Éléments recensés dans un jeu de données
"""

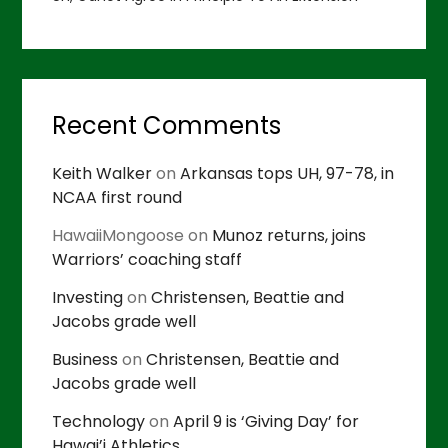
Recent Comments
Keith Walker
on
Arkansas tops UH, 97-78, in
NCAA first round
HawaiiMongoose
on
Munoz returns, joins
Warriors’ coaching staff
Investing
on
Christensen, Beattie and
Jacobs grade well
Business
on
Christensen, Beattie and
Jacobs grade well
Technology
on
April 9 is ‘Giving Day’ for
Hawai’i Athletics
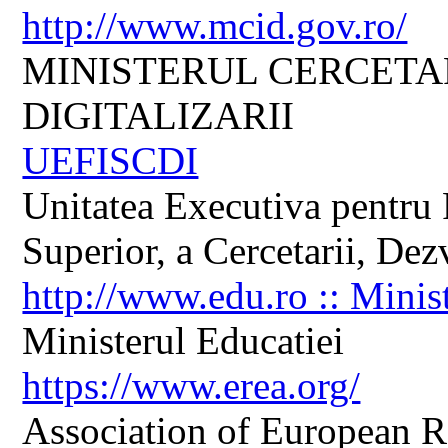
http://www.mcid.gov.ro/
MINISTERUL CERCETARI
DIGITALIZARII
UEFISCDI
Unitatea Executiva pentru 
Superior, a Cercetarii, Dezv
http://www.edu.ro :: Minis
Ministerul Educatiei
https://www.erea.org/
Association of European R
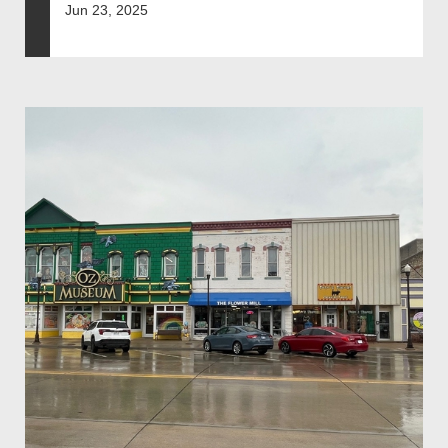
Jun 23, 2025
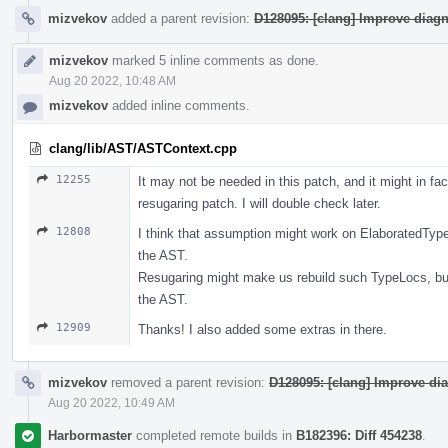
mizvekov
added a parent revision:
D128095: [clang] Improve diag
mizvekov
marked 5 inline comments as done.
Aug 20 2022, 10:48 AM
mizvekov
added inline comments.
clang/lib/AST/ASTContext.cpp
12255
It may not be needed in this patch, and it might in fa
resugaring patch. I will double check later.
12808
I think that assumption might work on ElaboratedType
the AST.
Resugaring might make us rebuild such TypeLocs, bu
the AST.
12909
Thanks! I also added some extras in there.
mizvekov
removed a parent revision:
D128095: [clang] Improve di
Aug 20 2022, 10:49 AM
Harbormaster
completed remote builds in
B182396: Diff 454238
.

"""

Énoncé de la tâche: Pouvez-vous réécrire tout le texte lu dans le matériel ci-dessus en remplaçant « Aug » par « August » partout, sans rien changer d'autre et sans reprendre les images ?

Résultat obtenu:
Recent Comments
Keith Walker
on
Arkansas tops UH, 97-78, in
NCAA first round
HawaiiMongoose
on
Munoz returns, joins
Warriors’ coaching staff
Investing
on
Christensen, Beattie and
Jacobs grade well
Business
on
Christensen, Beattie and
Jacobs grade well
Technology
on
April 9 is ‘Giving Day’ for
Hawai’i Athletics
http://www.mcid.gov.ro/
MINISTERUL CERCETARI
DIGITALIZARII
UEFISCDI
Unitatea Executiva pentru 
Superior, a Cercetarii, Dezv
http://www.edu.ro :: Minis
Ministerul Educatiei
https://www.erea.org/
Association of European R
Jun 23, 2025
mizvekov
added a parent revision:
D128095: [clang] Improve diag
mizvekov
marked 5 inline comments as done.
August 20 2022, 10:48 AM
mizvekov
added inline comments.
clang/lib/AST/ASTContext.cpp
12255
It may not be needed in this patch, and it might in fa
resugaring patch. I will double check later.
12808
I think that assumption might work on ElaboratedType
the AST.
Resugaring might make us rebuild such TypeLocs, bu
the AST.
12909
Thanks! I also added some extras in there.
mizvekov
removed a parent revision:
D128095: [clang] Improve di
August 20 2022, 10:49 AM
Harbormaster
completed remote builds in
B182396: Diff 454238
.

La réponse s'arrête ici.